Exercise description:
Print the data verbatim. Leave every image out.

[Collected data]
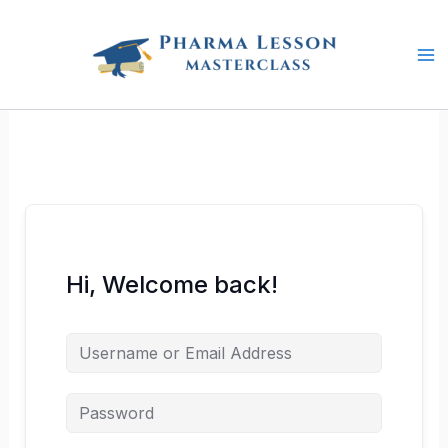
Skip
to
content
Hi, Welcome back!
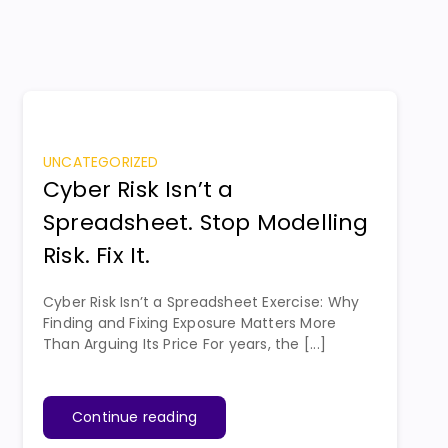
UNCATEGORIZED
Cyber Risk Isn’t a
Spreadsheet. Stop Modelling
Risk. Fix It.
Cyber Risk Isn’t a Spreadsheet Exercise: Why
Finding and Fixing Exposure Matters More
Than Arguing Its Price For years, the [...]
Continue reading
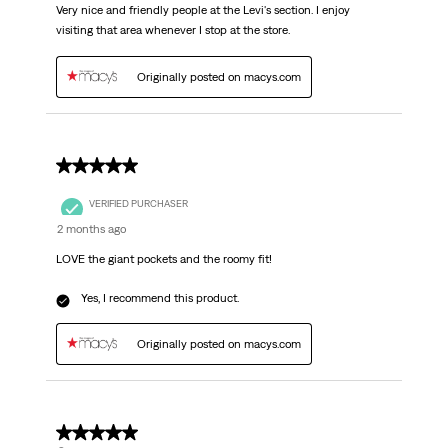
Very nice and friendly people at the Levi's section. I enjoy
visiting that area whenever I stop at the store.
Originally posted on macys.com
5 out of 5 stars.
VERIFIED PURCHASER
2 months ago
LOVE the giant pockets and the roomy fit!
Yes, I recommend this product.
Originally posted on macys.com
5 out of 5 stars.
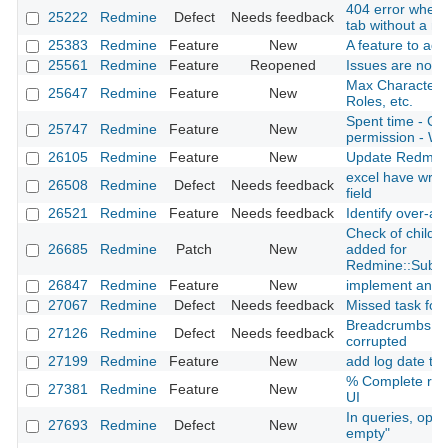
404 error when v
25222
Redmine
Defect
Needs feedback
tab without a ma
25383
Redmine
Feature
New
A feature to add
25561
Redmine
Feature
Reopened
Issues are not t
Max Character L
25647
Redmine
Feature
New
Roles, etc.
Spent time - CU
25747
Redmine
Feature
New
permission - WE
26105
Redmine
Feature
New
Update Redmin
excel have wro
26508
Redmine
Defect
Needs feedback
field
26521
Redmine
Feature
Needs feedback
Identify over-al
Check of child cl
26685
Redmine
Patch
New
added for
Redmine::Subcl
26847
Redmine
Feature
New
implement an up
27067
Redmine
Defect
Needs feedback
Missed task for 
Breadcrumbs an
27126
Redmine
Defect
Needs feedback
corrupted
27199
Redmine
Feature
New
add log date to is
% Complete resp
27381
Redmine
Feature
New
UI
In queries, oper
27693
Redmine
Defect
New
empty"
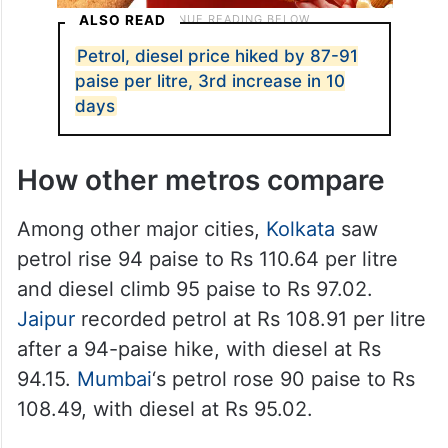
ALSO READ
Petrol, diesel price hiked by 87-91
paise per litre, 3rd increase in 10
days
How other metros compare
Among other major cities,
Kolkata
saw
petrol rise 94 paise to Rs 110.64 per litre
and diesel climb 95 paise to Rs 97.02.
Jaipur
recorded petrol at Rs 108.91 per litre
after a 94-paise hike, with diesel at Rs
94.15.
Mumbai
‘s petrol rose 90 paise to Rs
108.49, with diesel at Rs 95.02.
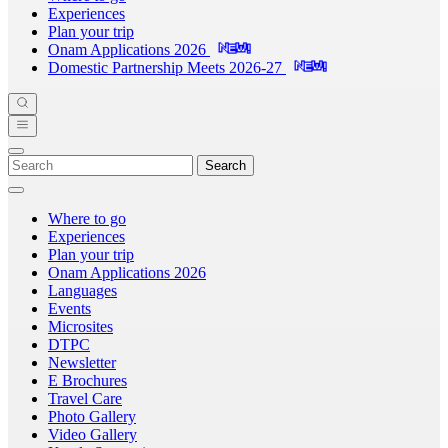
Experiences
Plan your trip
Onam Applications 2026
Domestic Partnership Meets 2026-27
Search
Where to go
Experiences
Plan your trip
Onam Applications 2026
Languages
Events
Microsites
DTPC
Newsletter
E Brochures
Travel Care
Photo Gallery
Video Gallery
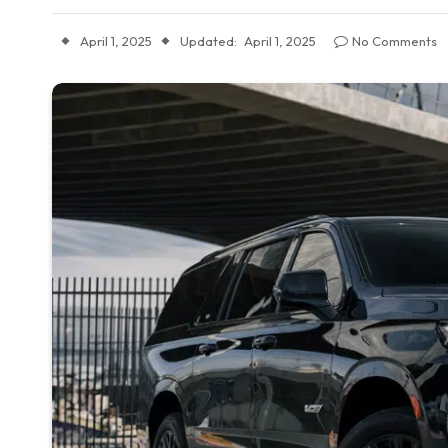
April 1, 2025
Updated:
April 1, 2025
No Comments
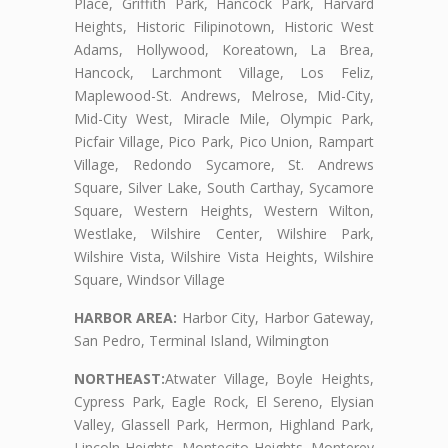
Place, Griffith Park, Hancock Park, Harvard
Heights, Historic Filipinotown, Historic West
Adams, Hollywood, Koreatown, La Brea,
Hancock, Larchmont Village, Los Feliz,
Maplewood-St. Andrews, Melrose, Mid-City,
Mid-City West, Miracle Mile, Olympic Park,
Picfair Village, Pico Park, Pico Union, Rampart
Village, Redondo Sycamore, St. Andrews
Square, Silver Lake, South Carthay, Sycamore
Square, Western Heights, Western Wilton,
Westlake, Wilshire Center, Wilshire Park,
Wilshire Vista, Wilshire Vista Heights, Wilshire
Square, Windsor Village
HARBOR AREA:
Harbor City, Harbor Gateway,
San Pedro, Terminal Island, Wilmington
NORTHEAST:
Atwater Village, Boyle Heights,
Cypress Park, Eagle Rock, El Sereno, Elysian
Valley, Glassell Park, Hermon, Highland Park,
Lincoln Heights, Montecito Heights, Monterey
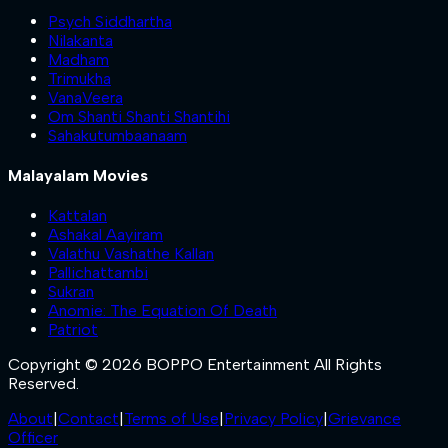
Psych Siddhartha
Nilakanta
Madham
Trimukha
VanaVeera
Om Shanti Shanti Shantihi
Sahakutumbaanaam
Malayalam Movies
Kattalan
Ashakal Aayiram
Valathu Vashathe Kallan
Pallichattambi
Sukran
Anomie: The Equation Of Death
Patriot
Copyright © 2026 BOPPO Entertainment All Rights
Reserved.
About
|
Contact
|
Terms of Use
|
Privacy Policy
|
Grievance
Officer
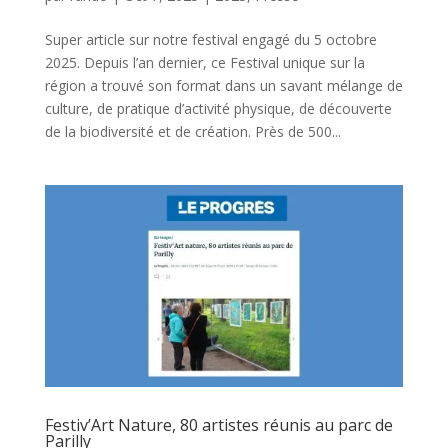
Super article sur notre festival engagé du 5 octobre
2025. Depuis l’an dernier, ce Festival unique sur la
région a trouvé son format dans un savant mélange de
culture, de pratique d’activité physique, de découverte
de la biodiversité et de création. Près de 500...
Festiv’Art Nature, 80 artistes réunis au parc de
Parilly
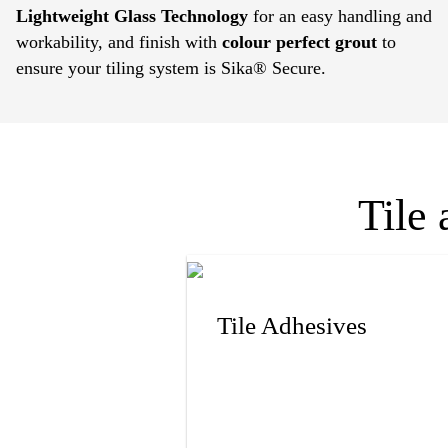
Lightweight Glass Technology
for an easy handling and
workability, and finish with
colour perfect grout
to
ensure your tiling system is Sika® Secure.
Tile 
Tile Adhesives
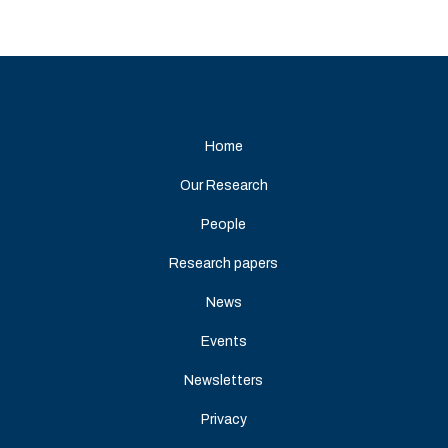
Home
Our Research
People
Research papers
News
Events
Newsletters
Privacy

Answer to this problem:
Skip
to
content
Hi, Welcome back!
UNCATEGORIZED
Cyber Risk Isn’t a
Spreadsheet. Stop Modelling
Risk. Fix It.
Cyber Risk Isn’t a Spreadsheet Exercise: Why
Finding and Fixing Exposure Matters More
Than Arguing Its Price For years, the [...]
Continue reading
Very nice and friendly people at the Levi's section. I enjoy
visiting that area whenever I stop at the store.
Originally posted on macys.com
5 out of 5 stars.
VERIFIED PURCHASER
2 months ago
LOVE the giant pockets and the roomy fit!
Yes, I recommend this product.
Originally posted on macys.com
5 out of 5 stars.
404 error when v
25222
Redmine
Defect
Needs feedback
tab without a ma
25383
Redmine
Feature
New
A feature to add
25561
Redmine
Feature
Reopened
Issues are not t
Max Character L
25647
Redmine
Feature
New
Roles, etc.
Spent time - CU
25747
Redmine
Feature
New
permission - WE
26105
Redmine
Feature
New
Update Redmin
excel have wro
26508
Redmine
Defect
Needs feedback
field
26521
Redmine
Feature
Needs feedback
Identify over-al
Check of child cl
26685
Redmine
Patch
New
added for
Redmine::Subcl
26847
Redmine
Feature
New
implement an up
27067
Redmine
Defect
Needs feedback
Missed task for 
Breadcrumbs an
27126
Redmine
Defect
Needs feedback
corrupted
27199
Redmine
Feature
New
add log date to is
% Complete resp
27381
Redmine
Feature
New
UI
In queries, oper
27693
Redmine
Defect
New
empty"
ALSO READ
Petrol, diesel price hiked by 87-91
paise per litre, 3rd increase in 10
days
How other metros compare
Among other major cities,
Kolkata
saw
petrol rise 94 paise to Rs 110.64 per litre
and diesel climb 95 paise to Rs 97.02.
Jaipur
recorded petrol at Rs 108.91 per litre
after a 94-paise hike, with diesel at Rs
94.15.
Mumbai
‘s petrol rose 90 paise to Rs
108.49, with diesel at Rs 95.02.
Experiences
Plan your trip
Onam Applications 2026
Domestic Partnership Meets 2026-27
Search
Where to go
Experiences
Plan your trip
Onam Applications 2026
Languages
Events
Microsites
DTPC
Newsletter
E Brochures
Travel Care
Photo Gallery
Video Gallery
April 1, 2025
Updated:
April 1, 2025
No Comments
Place, Griffith Park, Hancock Park, Harvard
Heights, Historic Filipinotown, Historic West
Adams, Hollywood, Koreatown, La Brea,
Hancock, Larchmont Village, Los Feliz,
Maplewood-St. Andrews, Melrose, Mid-City,
Mid-City West, Miracle Mile, Olympic Park,
Picfair Village, Pico Park, Pico Union, Rampart
Village, Redondo Sycamore, St. Andrews
Square, Silver Lake, South Carthay, Sycamore
Square, Western Heights, Western Wilton,
Westlake, Wilshire Center, Wilshire Park,
Wilshire Vista, Wilshire Vista Heights, Wilshire
Square, Windsor Village
HARBOR AREA:
Harbor City, Harbor Gateway,
San Pedro, Terminal Island, Wilmington
NORTHEAST:
Atwater Village, Boyle Heights,
Cypress Park, Eagle Rock, El Sereno, Elysian
Valley, Glassell Park, Hermon, Highland Park,
Lincoln Heights, Montecito Heights, Monterey
Psych Siddhartha
Nilakanta
Madham
Trimukha
VanaVeera
Om Shanti Shanti Shantihi
Sahakutumbaanaam
Malayalam Movies
Kattalan
Ashakal Aayiram
Valathu Vashathe Kallan
Pallichattambi
Sukran
Anomie: The Equation Of Death
Patriot
Copyright © 2026 BOPPO Entertainment All Rights
Reserved.
About
|
Contact
|
Terms of Use
|
Privacy Policy
|
Grievance
Officer
Super article sur notre festival engagé du 5 octobre
2025. Depuis l’an dernier, ce Festival unique sur la
région a trouvé son format dans un savant mélange de
culture, de pratique d’activité physique, de découverte
de la biodiversité et de création. Près de 500...
Festiv’Art Nature, 80 artistes réunis au parc de
Parilly
Lightweight Glass Technology
for an easy handling and
workability, and finish with
colour perfect grout
to
ensure your tiling system is Sika® Secure.
Tile 
Tile Adhesives
Home
Our Research
People
Research papers
News
Events
Newsletters
Privacy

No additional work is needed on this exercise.